> _EXTRACT_
--

Researchers develop remote-controlled cockroaches

Researchers have developed a disgustingly cool remote-controlled bug. The bug in question is a giant cockroach. Researchers at North Carolina State University have developed a system that uses an electronic interface to steer cockroach. The researchers say that their goal was to determine whether they could create a wireless biological interface to control the cockroach.

According to assistant Professor Alper Bozkurt, the team hopes that it will be able to create a mobile web of smart sensors using these remote-controlled cockroaches. The bugs could help with tasks such as finding survivors in buildings destroyed by earthquakes according to the professor. The team had to devise a cheap and safe way to control the cockroaches and ensure they operated within defined parameters.

The remote controlling method is intended to allow controllers to send the bugs to specific areas of interest. The system developed by the researchers uses an embedded cheap, light, and commercially available chip with a wireless receiver and transmitter. In testing, the team used Madagascar hissing cockroaches. The little backpack attached to each of the roaches weighs 0.7 g and has a microcontroller that monitors the interface between implanted electrodes and the tissue of the cockroaches to avoid neural damage.

--

> _THE DATA_
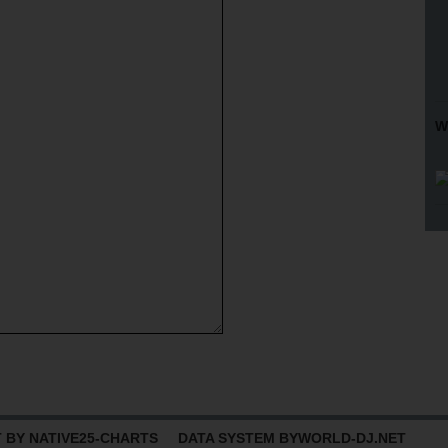
W
BY NATIVE25-CHARTS DATA SYSTEM BY
WORLD-DJ.NET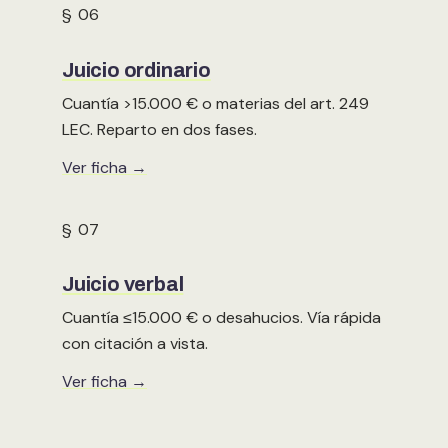
§ 06
Juicio ordinario
Cuantía >15.000 € o materias del art. 249
LEC. Reparto en dos fases.
Ver ficha →
§ 07
Juicio verbal
Cuantía ≤15.000 € o desahucios. Vía rápida
con citación a vista.
Ver ficha →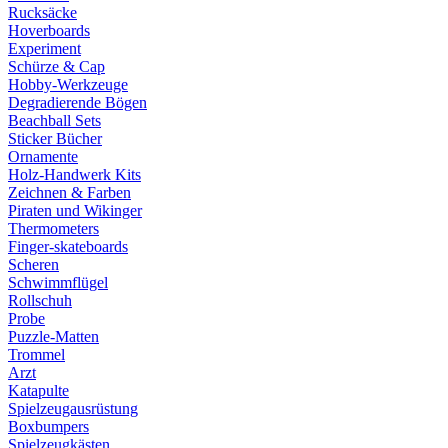
Rucksäcke
Hoverboards
Experiment
Schürze & Cap
Hobby-Werkzeuge
Degradierende Bögen
Beachball Sets
Sticker Bücher
Ornamente
Holz-Handwerk Kits
Zeichnen & Farben
Piraten und Wikinger
Thermometers
Finger-skateboards
Scheren
Schwimmflügel
Rollschuh
Probe
Puzzle-Matten
Trommel
Arzt
Katapulte
Spielzeugausrüstung
Boxbumpers
Spielzeugkästen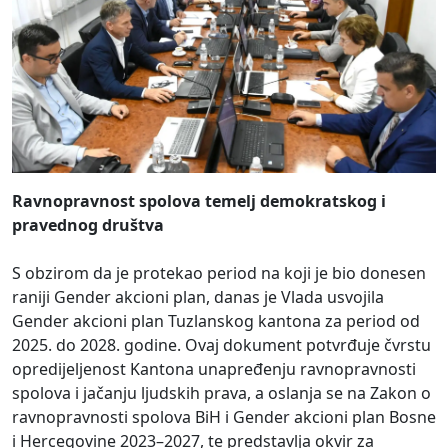
Ravnopravnost spolova temelj demokratskog i
pravednog društva
S obzirom da je protekao period na koji je bio donesen
raniji Gender akcioni plan, danas je Vlada usvojila
Gender akcioni plan Tuzlanskog kantona za period od
2025. do 2028. godine. Ovaj dokument potvrđuje čvrstu
opredijeljenost Kantona unapređenju ravnopravnosti
spolova i jačanju ljudskih prava, a oslanja se na Zakon o
ravnopravnosti spolova BiH i Gender akcioni plan Bosne
i Hercegovine 2023–2027, te predstavlja okvir za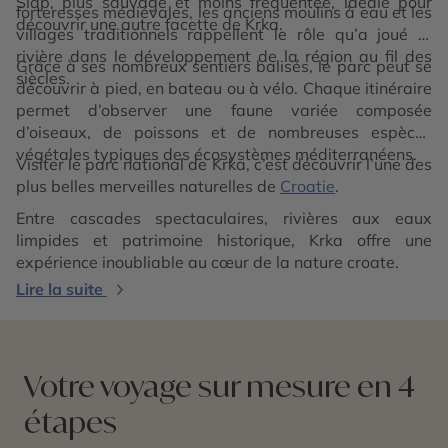
Slap, plus sauvage et moins fréquentée, idéale pour
forteresses médiévales, les anciens moulins à eau et les
découvrir une autre facette de Krka.
villages traditionnels rappellent le rôle qu’a joué la
rivière dans le développement de la région au fil des
Grâce à ses nombreux sentiers balisés, le parc peut se
siècles.
découvrir à pied, en bateau ou à vélo. Chaque itinéraire
permet d’observer une faune variée composée
d’oiseaux, de poissons et de nombreuses espèces
végétales typiques des écosystèmes méditerranéens.
Visiter le parc national de Krka, c’est découvrir l’une des
plus belles merveilles naturelles de
Croatie
.
Entre cascades spectaculaires, rivières aux eaux
limpides et patrimoine historique, Krka offre une
expérience inoubliable au cœur de la nature croate.
Lire la suite
Votre voyage sur mesure en 4
étapes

--

> _YOUR INSTRUCTIONS_
Reproduce the cockroach article's wording word for word, starting at "According to assistant" and stopping after "within defined parameters.". The rows are separate material from the cockroach article.

> _WRITTEN RESPONSE_
According to assistant Professor Alper Bozkurt, the team hopes that it will be able to create a mobile web of smart sensors using these remote-controlled cockroaches. The bugs could help with tasks such as finding survivors in buildings destroyed by earthquakes according to the professor. The team had to devise a cheap and safe way to control the cockroaches and ensure they operated within defined parameters.